I have no idea if HcQ is useful as a prophylactic/early treatment or if they are useless fluff pills. A strong amount of anecdotal studies and trials suggest it is useful in that setting. When this was about flattening the curve and not overwhelming hospitals that was very hopeful, as even something with a slight effect of stopping people from developing to severe was a game changer. Additionally, Plaquenil is a safe and well understood medicine that is cheap and easily mass produced. The side effects and contra indications are well understood. It's an over the counter medication in many countries.
All the evidence against it's usage as a prophylactic/early treatment is based on its use as a last ditch effort in severe/hospitalized cases. The only evidence that it would ever work in that setting was it killing SARS in vitro in 2005.
I'm using the exact same study that you posted so I don't get the implication that I'm getting my information from PaTRIOt FoLK FREEDOM MEDICINE!!!
In that study it says:
Our study has several limitations. The association of decreased survival with hydroxychloroquine or chloroquine treatment regimens should be interpreted cautiously. Due to the observational study design, we cannot exclude the possibility of unmeasured confounding factors, although we have reassuringly noted consistency between the primary analysis and the propensity score matched analyses. Nevertheless, a cause-and-effect relationship between drug therapy and survival should not be inferred.

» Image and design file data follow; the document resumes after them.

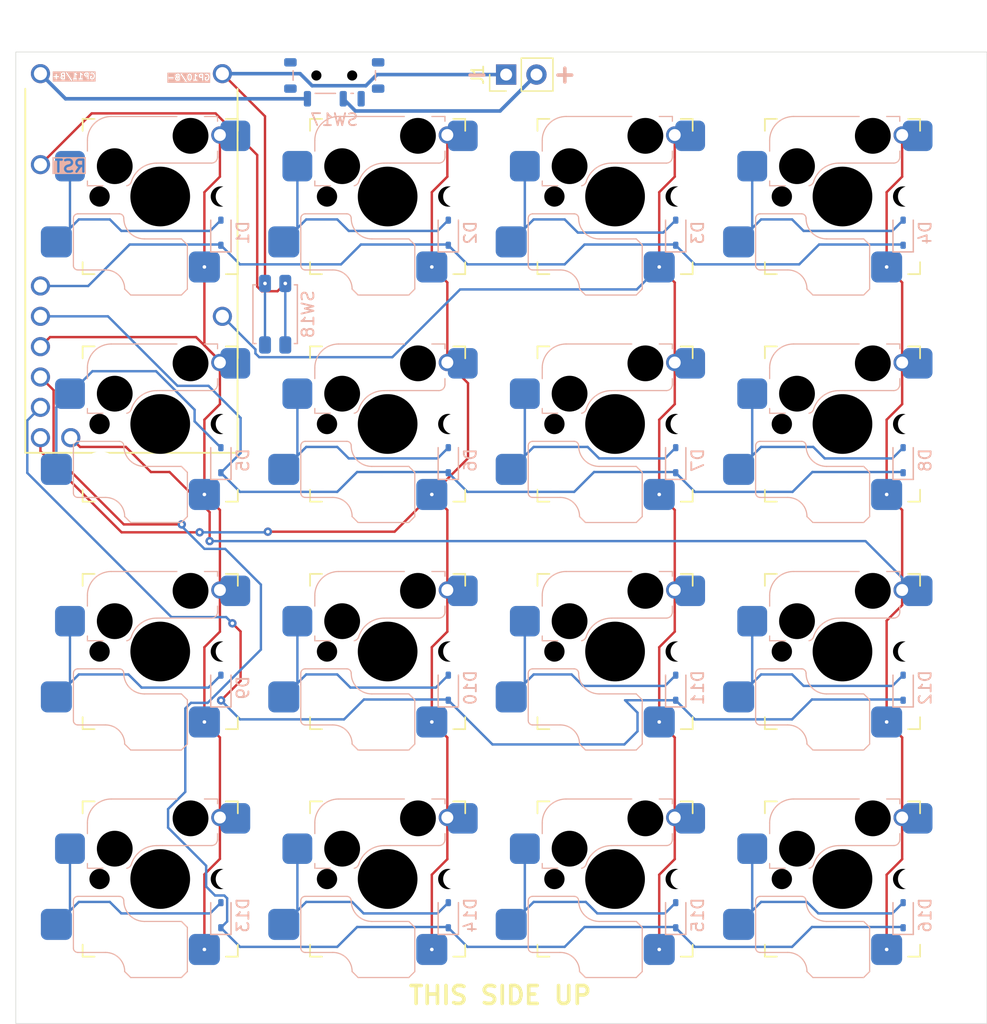
<source format=kicad_pcb>
(kicad_pcb
	(version 20241229)
	(generator "pcbnew")
	(generator_version "9.0")
	(general
		(thickness 1.6)
		(legacy_teardrops no)
	)
	(paper "A4")
	(layers
		(0 "F.Cu" signal)
		(2 "B.Cu" signal)
		(9 "F.Adhes" user "F.Adhesive")
		(11 "B.Adhes" user "B.Adhesive")
		(13 "F.Paste" user)
		(15 "B.Paste" user)
		(5 "F.SilkS" user "F.Silkscreen")
		(7 "B.SilkS" user "B.Silkscreen")
		(1 "F.Mask" user)
		(3 "B.Mask" user)
		(17 "Dwgs.User" user "User.Drawings")
		(19 "Cmts.User" user "User.Comments")
		(21 "Eco1.User" user "User.Eco1")
		(23 "Eco2.User" user "User.Eco2")
		(25 "Edge.Cuts" user)
		(27 "Margin" user)
		(31 "F.CrtYd" user "F.Courtyard")
		(29 "B.CrtYd" user "B.Courtyard")
		(35 "F.Fab" user)
		(33 "B.Fab" user)
		(39 "User.1" user)
		(41 "User.2" user)
		(43 "User.3" user)
		(45 "User.4" user)
	)
	(setup
		(pad_to_mask_clearance 0)
		(allow_soldermask_bridges_in_footprints no)
		(tenting front back)
		(pcbplotparams
			(layerselection 0x00000000_00000000_55555555_5755f5ff)
			(plot_on_all_layers_selection 0x00000000_00000000_00000000_00000000)
			(disableapertmacros no)
			(usegerberextensions no)
			(usegerberattributes yes)
			(usegerberadvancedattributes yes)
			(creategerberjobfile yes)
			(dashed_line_dash_ratio 12.000000)
			(dashed_line_gap_ratio 3.000000)
			(svgprecision 4)
			(plotframeref no)
			(mode 1)
			(useauxorigin no)
			(hpglpennumber 1)
			(hpglpenspeed 20)
			(hpglpendiameter 15.000000)
			(pdf_front_fp_property_popups yes)
			(pdf_back_fp_property_popups yes)
			(pdf_metadata yes)
			(pdf_single_document no)
			(dxfpolygonmode yes)
			(dxfimperialunits yes)
			(dxfusepcbnewfont yes)
			(psnegative no)
			(psa4output no)
			(plot_black_and_white yes)
			(sketchpadsonfab no)
			(plotpadnumbers no)
			(hidednponfab no)
			(sketchdnponfab yes)
			(crossoutdnponfab yes)
			(subtractmaskfromsilk no)
			(outputformat 1)
			(mirror no)
			(drillshape 1)
			(scaleselection 1)
			(outputdirectory "")
		)
	)
	(net 0 "")
	(net 1 "ROW0")
	(net 2 "Net-(D1-A)")
	(net 3 "Net-(D2-A)")
	(net 4 "Net-(D3-A)")
	(net 5 "Net-(D4-A)")
	(net 6 "ROW1")
	(net 7 "Net-(D5-A)")
	(net 8 "Net-(D6-A)")
	(net 9 "Net-(D7-A)")
	(net 10 "Net-(D8-A)")
	(net 11 "Net-(D9-A)")
	(net 12 "ROW2")
	(net 13 "Net-(D10-A)")
	(net 14 "Net-(D11-A)")
	(net 15 "Net-(D12-A)")
	(net 16 "ROW3")
	(net 17 "Net-(D13-A)")
	(net 18 "Net-(D14-A)")
	(net 19 "Net-(D15-A)")
	(net 20 "Net-(D16-A)")
	(net 21 "Net-(J1-Pin_1)")
	(net 22 "Net-(J1-Pin_2)")
	(net 23 "COL0")
	(net 24 "COL1")
	(net 25 "COL2")
	(net 26 "COL3")
	(net 27 "Net-(U2-GP11(B+))")
	(net 28 "Net-(U2-RST)")
	(footprint "key-switches:SW_MX_Kailh_Choc_V1V2_HotSwap_Hybrid" (layer "F.Cu") (at 76.2 57.15))
	(footprint "key-switches:SW_MX_Kailh_Choc_V1V2_HotSwap_Hybrid" (layer "F.Cu") (at 95.25 76.2))
	(footprint "key-switches:SW_MX_Kailh_Choc_V1V2_HotSwap_Hybrid" (layer "F.Cu") (at 76.2 38.1))
	(footprint "key-switches:SW_MX_Kailh_Choc_V1V2_HotSwap_Hybrid" (layer "F.Cu") (at 57.15 76.2))
	(footprint "Connector_PinHeader_2.54mm:PinHeader_1x02_P2.54mm_Vertical" (layer "F.Cu") (at 67.0764 27.8892 90))
	(footprint "key-switches:SW_MX_Kailh_Choc_V1V2_HotSwap_Hybrid" (layer "F.Cu") (at 76.2 95.25))
	(footprint "key-switches:SW_MX_Kailh_Choc_V1V2_HotSwap_Hybrid" (layer "F.Cu") (at 38.1 57.15))
	(footprint "key-switches:SW_MX_Kailh_Choc_V1V2_HotSwap_Hybrid" (layer "F.Cu") (at 76.2 76.2))
	(footprint "key-switches:SW_MX_Kailh_Choc_V1V2_HotSwap_Hybrid" (layer "F.Cu") (at 38.1 95.25))
	(footprint "key-switches:SW_MX_Kailh_Choc_V1V2_HotSwap_Hybrid" (layer "F.Cu") (at 95.25 57.15))
	(footprint "key-switches:SW_MX_Kailh_Choc_V1V2_HotSwap_Hybrid" (layer "F.Cu") (at 57.15 38.1))
	(footprint "TheOneProMicro:TheOneProMacro" (layer "F.Cu") (at 36.957 43.053))
	(footprint "key-switches:SW_MX_Kailh_Choc_V1V2_HotSwap_Hybrid" (layer "F.Cu") (at 95.25 38.1))
	(footprint "key-switches:SW_MX_Kailh_Choc_V1V2_HotSwap_Hybrid" (layer "F.Cu") (at 95.25 95.25))
	(footprint "key-switches:SW_MX_Kailh_Choc_V1V2_HotSwap_Hybrid" (layer "F.Cu") (at 57.15 57.15))
	(footprint "key-switches:SW_MX_Kailh_Choc_V1V2_HotSwap_Hybrid"
		(layer "F.Cu")
		(uuid "c80ab640-629c-40a5-8340-9638e365ba0c")
		(at 38.1 76.2)
		(descr "Cherry MX style, Kailh Choc V1 (PG1350) and V2 (PG1353) low profile mechanical keyboard switch, hot-swap socket, single-sided mounting.")
		(tags "switch, low_profile, hot_swap")
		(property "Reference" "SW9"
			(at 0 -8.5 0)
			(unlocked yes)
			(layer "F.SilkS")
			(hide yes)
			(uuid "77dd57d3-7b25-490b-84db-49504a7853de")
			(effects
				(font
					(size 1 1)
					(thickness 0.15)
				)
			)
		)
		(property "Value" "SW_Push"
			(at -25.4 -8.5 180)
			(unlocked yes)
			(layer "F.Fab")
			(hide yes)
			(uuid "1ce5ce5b-e885-4276-8406-cd5165a173e1")
			(effects
				(font
					(size 1 1)
					(thickness 0.15)
				)
			)
		)
		(property "Datasheet" "~"
			(at 0 0 0)
			(layer "F.Fab")
			(hide yes)
			(uuid "63274c9e-438c-43a1-9c3b-f04b08482bb0")
			(effects
				(font
					(size 1.27 1.27)
					(thickness 0.15)
				)
			)
		)
		(property "Description" ""
			(at 0 0 0)
			(layer "F.Fab")
			(hide yes)
			(uuid "b6d57577-9fe7-4a8c-a97a-1fa9883eeb05")
			(effects
				(font
					(size 1.27 1.27)
					(thickness 0.15)
				)
			)
		)
		(path "/3baa8a17-b4ed-48f2-9d38-7bb8eea32978")
		(sheetname "/")
		(sheetfile "macropad.kicad_sch")
		(attr smd)
		(fp_line
			(start -6.5 -5.5)
			(end -6.5 -6.5)
			(stroke
				(width 0.14)
				(type solid)
			)
			(layer "F.SilkS")
			(uuid "2b1b91c8-ab80-4eb3-828b-f41d73152f2b")
		)
		(fp_line
			(start -6.5 6.5)
			(end -6.5 5.5)
			(stroke
				(width 0.14)
				(type solid)
			)
			(layer "F.SilkS")
			(uuid "40eae241-8fc0-46bf-87b3-88c89d1b19be")
		)
		(fp_line
			(start -6.5 6.5)
			(end -5.5 6.5)
			(stroke
				(width 0.14)
				(type solid)
			)
			(layer "F.SilkS")
			(uuid "d4685832-8dda-43f7-bb60-5f21b127ebe2")
		)
		(fp_line
			(start -5.5 -6.5)
			(end -6.5 -6.5)
			(stroke
				(width 0.14)
				(type solid)
			)
			(layer "F.SilkS")
			(uuid "6a95f5f0-54b4-4960-bf11-68a89905bd29")
		)
		(fp_line
			(start 5.5 6.5)
			(end 6.5 6.5)
			(stroke
				(width 0.14)
				(type solid)
			)
			(layer "F.SilkS")
			(uuid "93f8639d-bd96-4ee3-87fb-b1dec7371b19")
		)
		(fp_line
			(start 6.5 -6.5)
			(end 5.5 -6.5)
			(stroke
				(width 0.14)
				(type solid)
			)
			(layer "F.SilkS")
			(uuid "f0ac80eb-914d-4422-97a7-a4ffe0996661")
		)
		(fp_line
			(start 6.5 -6.5)
			(end 6.5 -5.5)
			(stroke
				(width 0.14)
				(type solid)
			)
			(layer "F.SilkS")
			(uuid "de11f5ba-5630-4c80-90bd-5121f36c9127")
		)
		(fp_line
			(start 6.5 5.5)
			(end 6.5 6.5)
			(stroke
				(width 0.14)
				(type solid)
			)
			(layer "F.SilkS")
			(uuid "2b9225a7-3bc9-48e2-aabb-58bc2c894e94")
		)
		(fp_line
			(start -7.275 5.775)
			(end -7.275 1.825)
			(stroke
				(width 0.1)
				(type default)
			)
			(layer "B.SilkS")
			(uuid "03f29f14-7706-4997-b00d-73ab9ffa5d51")
		)
		(fp_line
			(start -6.9 1.45)
			(end -3.425 1.45)
			(stroke
				(width 0.1)
				(type default)
			)
			(layer "B.SilkS")
			(uuid "0fa5c6c5-0f20-4a03-b1e9-7527395fd226")
		)
		(fp_line
			(start -6.9 6.15)
			(end -4.600195 6.15)
			(stroke
				(width 0.1)
				(type default)
			)
			(layer "B.SilkS")
			(uuid "9e2c85d6-7456-4371-886b-6a755f5dc11e")
		)
		(fp_line
			(start -6.1 -3.8)
			(end -6.1 -4.7)
			(stroke
				(width 0.1)
				(type default)
			)
			(layer "B.SilkS")
			(uuid "f380a12e-0e8c-4f21-9b99-1bccd8daf966")
		)
		(fp_line
			(start -6.1 -0.9)
			(end -6.1 -1.3)
			(stroke
				(width 0.1)
				(type default)
			)
			(layer "B.SilkS")
			(uuid "cb7c56a0-e93d-4d90-aa36-3d9956f66388")
		)
		(fp_line
			(start -6.1 -0.9)
			(end -4.8 -0.900001)
			(stroke
				(width 0.1)
				(type default)
			)
			(layer "B.SilkS")
			(uuid "d6a3765f-4865-401a-9c64-4ebdc55c6f03")
		)
		(fp_line
			(start -4.1 -6.7)
			(end 1.4 -6.7)
			(stroke
				(width 0.1)
				(type default)
			)
			(layer "B.SilkS")
			(uuid "b653db1d-4c33-4b4c-86ae-c6c48e954d69")
		)
		(fp_line
			(start -2.475 8.25)
			(end -2.975 7.75)
			(stroke
				(width 0.1)
				(type default)
			)
			(layer "B.SilkS")
			(uuid "17ee528e-de1d-468d-a1f1-9cfb396cf7bd")
		)
		(fp_line
			(start -1.325 3.55)
			(end 1.775 3.55)
			(stroke
				(width 0.1)
				(type default)
			)
			(layer "B.SilkS")
			(uuid "2ea9714b-3586-4e16-9154-fd4d94b035cf")
		)
		(fp_line
			(start 1.775 8.25)
			(end -2.475 8.25)
			(stroke
				(width 0.1)
				(type default)
			)
			(layer "B.SilkS")
			(uuid "e5e54289-dcf1-4466-b340-abb8894d1d09")
		)
		(fp_line
			(start 2.275 4.05)
			(end 1.775 3.55)
			(stroke
				(width 0.1)
				(type default)
			)
			(layer "B.SilkS")
			(uuid "da47de81-7edb-4442-9de6-63bb0e91a217")
		)
		(fp_line
			(start 2.275 4.05)
			(end 2.275 7.75)
			(stroke
				(width 0.1)
				(type default)
			)
			(layer "B.SilkS")
			(
... [197129 chars truncated]
</source>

I've been following it since the 2014 Ebola outbreak because that affected me personally and I got interested. I don't claim to be an expert, just an interested layman.

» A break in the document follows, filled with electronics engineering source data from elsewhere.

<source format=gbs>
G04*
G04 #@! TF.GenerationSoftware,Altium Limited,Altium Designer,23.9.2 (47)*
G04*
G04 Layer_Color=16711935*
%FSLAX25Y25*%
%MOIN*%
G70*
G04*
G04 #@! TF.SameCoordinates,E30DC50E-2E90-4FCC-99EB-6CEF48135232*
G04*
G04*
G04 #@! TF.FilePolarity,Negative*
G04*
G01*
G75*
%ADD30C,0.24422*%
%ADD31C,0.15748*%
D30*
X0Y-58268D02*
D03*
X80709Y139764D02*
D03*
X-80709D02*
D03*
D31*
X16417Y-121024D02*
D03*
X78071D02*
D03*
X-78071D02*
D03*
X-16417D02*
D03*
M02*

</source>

I trust and respect individual doctors. Medicine as a whole is incredibly untrustworthy. It kills more people than Covid every year and it's held to a lower standard of diagnosis than certified auto mechanics.
I don't know if HcQ will work and I'm not the person to ask. However, I can recognize when there's a narrative being pushed and I'm capable of looking at the data and seeing if it's horseshit. If someone who went to medical school tells me that it's actually Equine Fecal Matter for Fertilization I don't just step in it, because the experts have been dragging us through horseshit the entire pandemic.
Maybe it's helpful and maybe it isn't. Doing proper trials is going to be challenging because the disease is so mild in so many people. I don't see any reason not to continue those trials and I'm suspicious of the efforts to stop them.